An entire lifetime spanning so many years, is divided into smaller lifetimes, or books. These books of our life are further divided into chapters. I think the books are finished and started with major events or changes and these can be happy, joyous, sad, perhaps a death or tragedy. The chapters within each are related with a thread tying them together that defines the person we are at the moment in time. All of these books collect the experiences we have endured, the people we have met, what we have learned and ignored, and the view we have taken of the world.
The second book of my life started when I was 6-years old.
Many years have passed. 33 to be exact. If I stop for a moment and think about everything that has happened, both personally, and in the world, I am overwhelmed, almost in a state of panic. Like the changing sea, it is endless and never stops, never takes a break. Yet, without us noticing, we are constantly being affected, and our actions are influenced directly and indirectly by the things we do not see.
Who we are as a whole, our outside appearance, may not noticeably change, but the core of ourself, the thoughts and actions, how we process information, and how we think about the world and in turn react to events, does. I believe it is in a constant state of change that turns our being over and over, the same as a stone within the currents.
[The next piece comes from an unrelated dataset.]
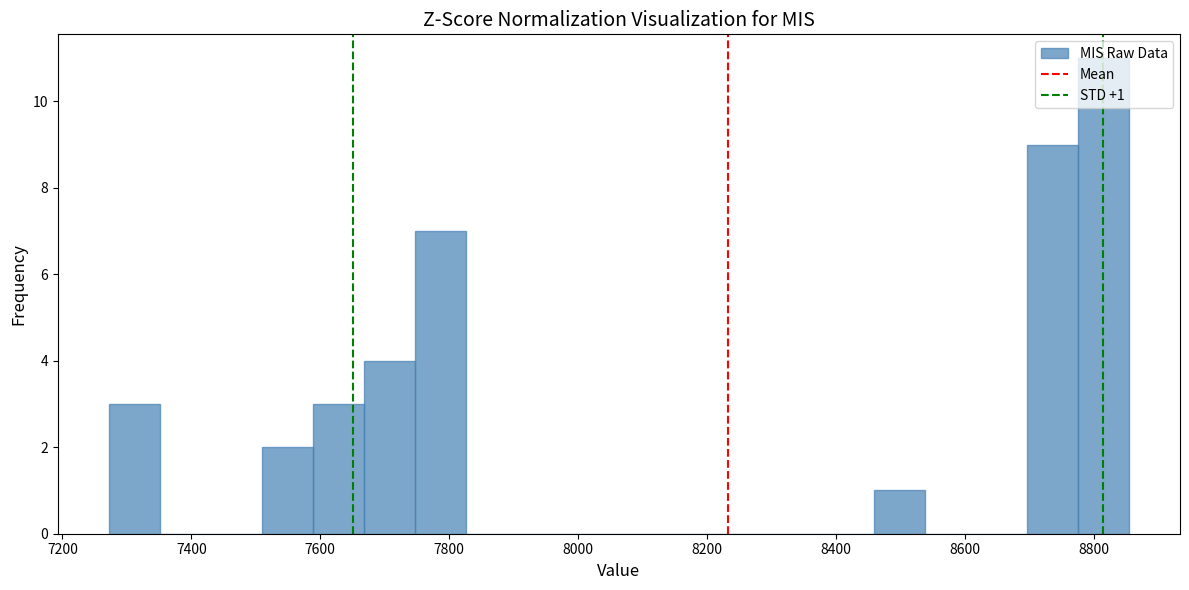

Read against the x-axis, roughly where is the centre of the tallest bar?

8820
How we grow from this depends on more immediate influences and our roots, our upbringing, a sense of humility, and awareness.
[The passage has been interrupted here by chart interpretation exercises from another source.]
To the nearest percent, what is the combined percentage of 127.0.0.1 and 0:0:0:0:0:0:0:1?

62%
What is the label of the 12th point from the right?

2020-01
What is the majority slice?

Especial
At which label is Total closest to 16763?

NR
33 years ago I was fortunate to gain a real father after mom remarried. This greatly changed the direction of my life. I look back now and cannot imagine the other person. I doubt I would recognize or have anything in common with them if we sat down for a cup of coffee.
Like any family, there was tension, fights, raised voices, and doors slamming. There was the frustration of algebra and geometry homework, the chores of lawn mowing and picking up after the dogs. But there was also the endless hours of playing catch in the backyard and the continuous encouragement.
As I struggled to find independence and define the person I wanted to be, I fought against rules, what I thought others were defining for me, and forged any path that was different.
When I look back on these 33 years, I realize the great influence pops had, and in his silent way, I have followed in his footsteps, and for that I am grateful. Mom will tease and say “you are just like your father” and I genuinely say “thank you”. That is probably the best complement I could get.
I understand to get anywhere requires hard work, long hours of dedication, and some personal sacrifice. And when you achieve something, appreciate it and never take anything for granted. Each day should be cherished, along with the people in your life, and family. At the end of the day, work is just work and you should take time to enjoy what you have over a traditional Sunday dinner or watching a football game.
Every time I mow the grass or take care of the dog, I think back to those long summer days and how I complained and put up a fuss. Now, I actually enjoy these tasks beneath the summer and fall sky.
I hope that I have become the person pops wanted, as I know I have become a man because of him.